When it flowers this orchid stands up about 250mm above the grassy environment in which it prefers to live. Its preferred habitat is the more open woodland that provides adequate shelter from strong sunlight. It is often found in quite large colonies within a local habitat growing amongst shorter sedges and grasses.
A similar species is the Blunt Greenhood (Pterostylis curta) which does not have the horn-like sepals protruding upwards from either side of the flower.
An unrelated terrestrial orchid is the Red Beard Orchid (Calochilus paludosis). The flower stem being up to 400mm tall and carrying numerous flowers which are characterised by hair-like extensions resembling a man’s long and untrimmed beard. It can be found growing in scattered areas of suitable habitat along the coast of eastern New South Wales, west to the Blue Mountains.
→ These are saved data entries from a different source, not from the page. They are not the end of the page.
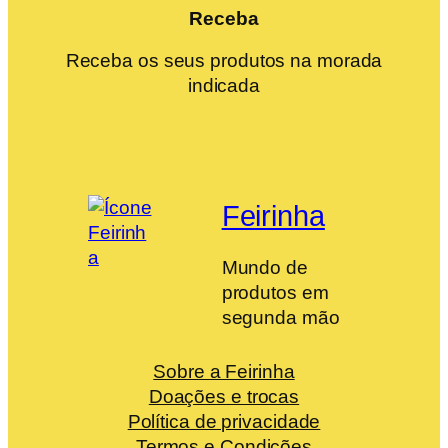
Receba
Receba os seus produtos na morada
indicada
Feirinha
Mundo de
produtos em
segunda mão
Sobre a Feirinha
Doações e trocas
Política de privacidade
Termos e Condições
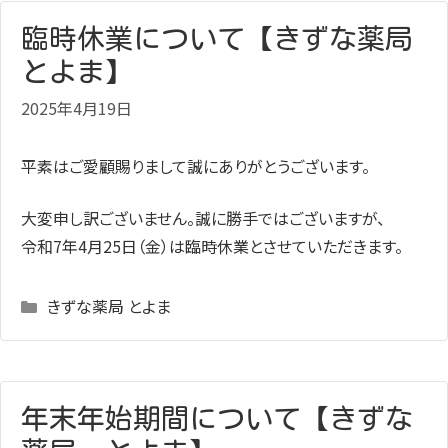
臨時休業について【きずな薬局
とよま】
2025年4月19日
平素はご愛顧賜りまして誠にありがとうございます。
大変申し訳ございません。誠に勝手ではございますが、
令和7年4月25日（金）
は臨時休業とさせていただきます。
Categories
きずな薬局 とよま
年末年始期間について【きずな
Surviving in dry, sandy as well as swampy conditions it is found in both heath and woodland environments, frequently growing under eucalypts.
As with many ground orchids there are similar related species which can overlap in similar habitat. The Copper Beard Orchid (Calochilus campestris,) growing on 600mm stems, tends towards bluish purple coloured hairs.
Whilst the Purplish Beard Orchid (Calochilus robertsonii), growing on 450mm stems, tends towards bronze purple coloured hairs. Yet another orchid sometimes found growing from the fissures in large sandstone rock formations is the distinctive mauve coloured Dipodium punctatum Hyacinth Orchid. This orchid gains its nutrients from decaying vegetable matter found either in leaf litter or in rocky locations.